Assignment: Using the entries that follow, write out the line containing "left eye: (298, 95)", the line containing "left back paw: (258, 221)", and every line between them, exactly and nothing else.

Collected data

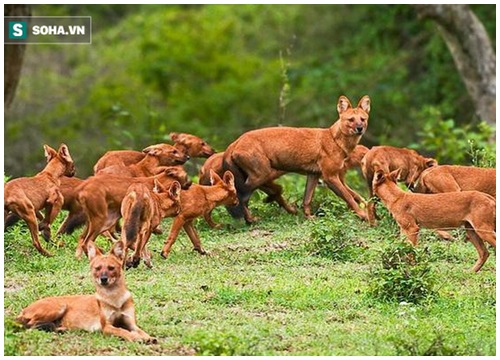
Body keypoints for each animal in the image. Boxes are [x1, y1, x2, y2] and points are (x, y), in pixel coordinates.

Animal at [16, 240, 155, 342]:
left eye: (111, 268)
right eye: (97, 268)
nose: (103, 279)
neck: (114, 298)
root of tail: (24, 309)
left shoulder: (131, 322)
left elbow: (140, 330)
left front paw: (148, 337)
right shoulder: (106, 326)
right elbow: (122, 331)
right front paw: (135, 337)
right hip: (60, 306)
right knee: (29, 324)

...

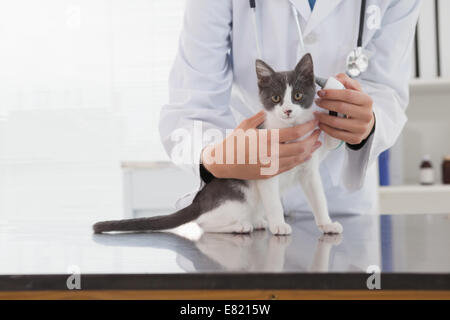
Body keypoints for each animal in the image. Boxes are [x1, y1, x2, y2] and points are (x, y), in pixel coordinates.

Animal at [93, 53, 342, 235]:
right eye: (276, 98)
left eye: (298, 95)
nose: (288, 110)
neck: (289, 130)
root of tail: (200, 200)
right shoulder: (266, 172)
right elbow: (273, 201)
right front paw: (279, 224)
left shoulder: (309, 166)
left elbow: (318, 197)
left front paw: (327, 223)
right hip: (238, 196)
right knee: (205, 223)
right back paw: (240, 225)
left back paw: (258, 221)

Written reply:
left eye: (298, 95)
nose: (288, 110)
neck: (289, 130)
root of tail: (200, 200)
right shoulder: (266, 172)
right elbow: (273, 201)
right front paw: (279, 224)
left shoulder: (309, 166)
left elbow: (318, 197)
left front paw: (327, 223)
right hip: (238, 196)
right knee: (205, 223)
right back paw: (240, 225)
left back paw: (258, 221)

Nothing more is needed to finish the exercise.